• TASK OBJECTIVE:
I'd like every entry returned exactly as it is, with the images left out.

• AVAILABLE RECORDS:

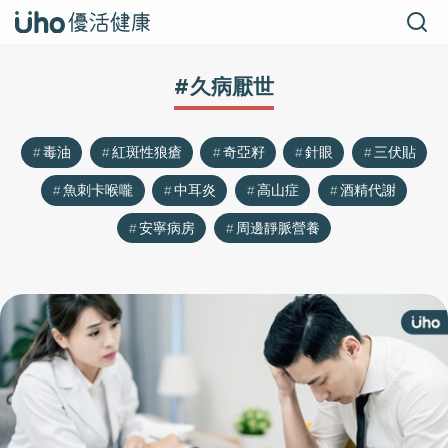
#久病厭世
毒油
紅斑性狼瘡
奇亞籽
針眼
三伏貼
魚刺卡喉嚨
中耳炎
高山症
酒精代謝
安寧病房
周邊靜脈營養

• COMPLETED EXERCISE:
#久病厭世
毒油
紅斑性狼瘡
奇亞籽
針眼
三伏貼
魚刺卡喉嚨
中耳炎
高山症
酒精代謝
安寧病房
周邊靜脈營養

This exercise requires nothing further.